_Reading passage_
:::

Does anybody else get depressed when you get a call for a job that pays way below what you are looking for?

Hi All,

I was just contacted an internal recruiter at BNY. The spec is for Lead Analyst for HF valuation calculations. I'm pretty sure I could do the job without breaking a sweat, and going to work for BNY might be a decent move for me at this point. So we are going over the specs and we got to the "What are your salary expectaions?' part. I NEVER answer this. After a minute of run-around the recruiter says base is $90-$110k....for the lead analyst...in NYC...WTF? Seriously WTF. The fucking lead garbage man on the truck makes more than that.

The rational response is to just say "No, thanks" and hang up, which is what I did. The recruiter is simply just calling numbers on resumes that are in their database. Swing and a miss for both of us...fine...

But now I am deeply depressed. What the hell is wrong with me that at this stage in my career, where I should be clearly making 2x that amount, that employers think they can get someone with my stats for no money?

:::

_Material_
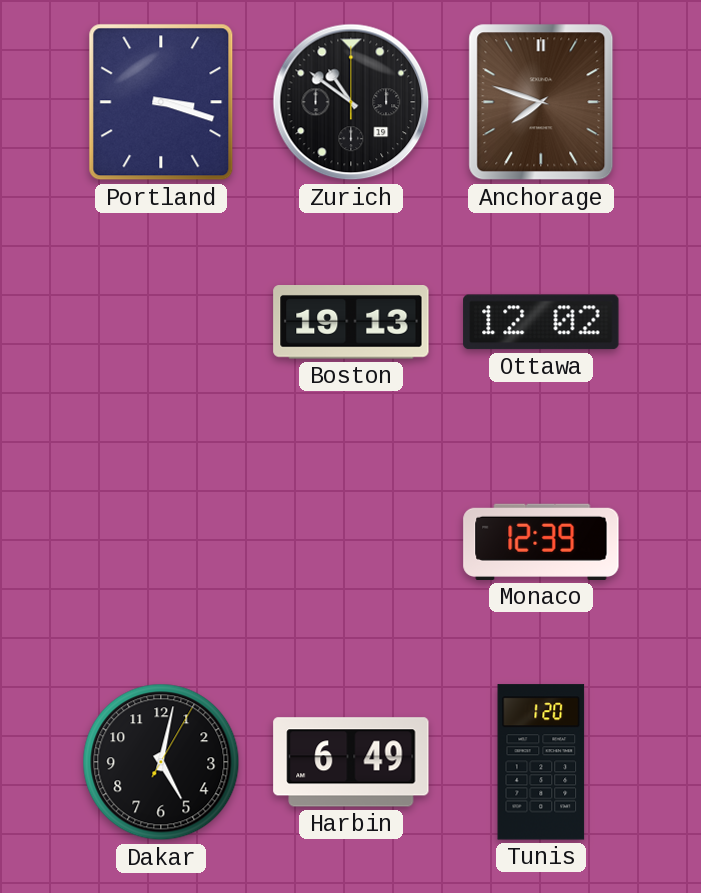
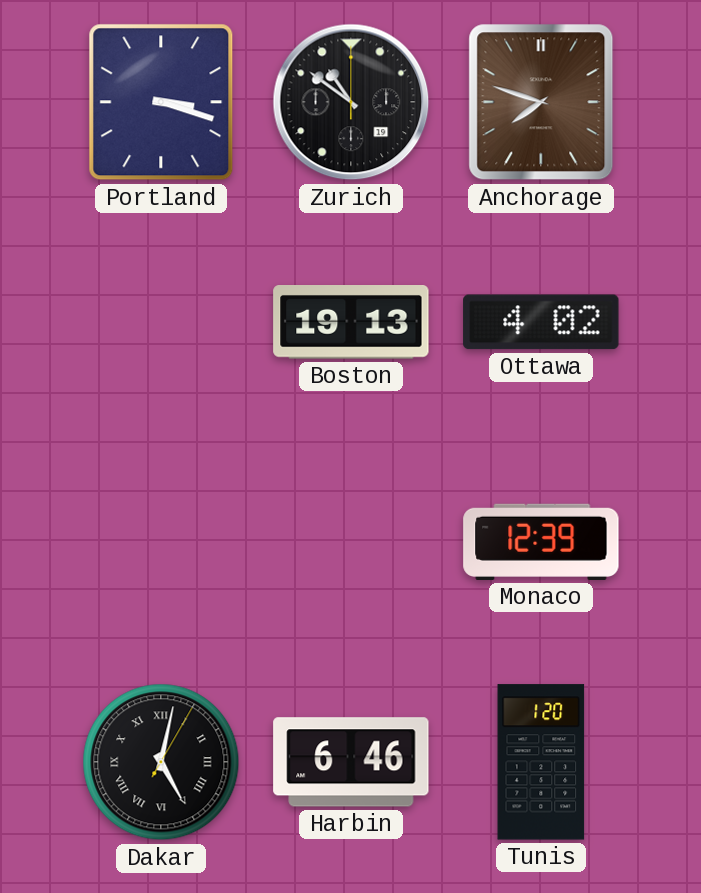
Ottawa: 12:02 -> 4:02
Dakar numerals: Arabic -> Roman
Harbin: 6:49 -> 6:46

:::

Repeat the forum post about the recruiter's call word for word, starting with "Does anybody else" and going on through "both of us...fine...". The data comes from a separate source.

_Complete output_
Does anybody else get depressed when you get a call for a job that pays way below what you are looking for?

Hi All,

I was just contacted an internal recruiter at BNY. The spec is for Lead Analyst for HF valuation calculations. I'm pretty sure I could do the job without breaking a sweat, and going to work for BNY might be a decent move for me at this point. So we are going over the specs and we got to the "What are your salary expectaions?' part. I NEVER answer this. After a minute of run-around the recruiter says base is $90-$110k....for the lead analyst...in NYC...WTF? Seriously WTF. The fucking lead garbage man on the truck makes more than that.

The rational response is to just say "No, thanks" and hang up, which is what I did. The recruiter is simply just calling numbers on resumes that are in their database. Swing and a miss for both of us...fine...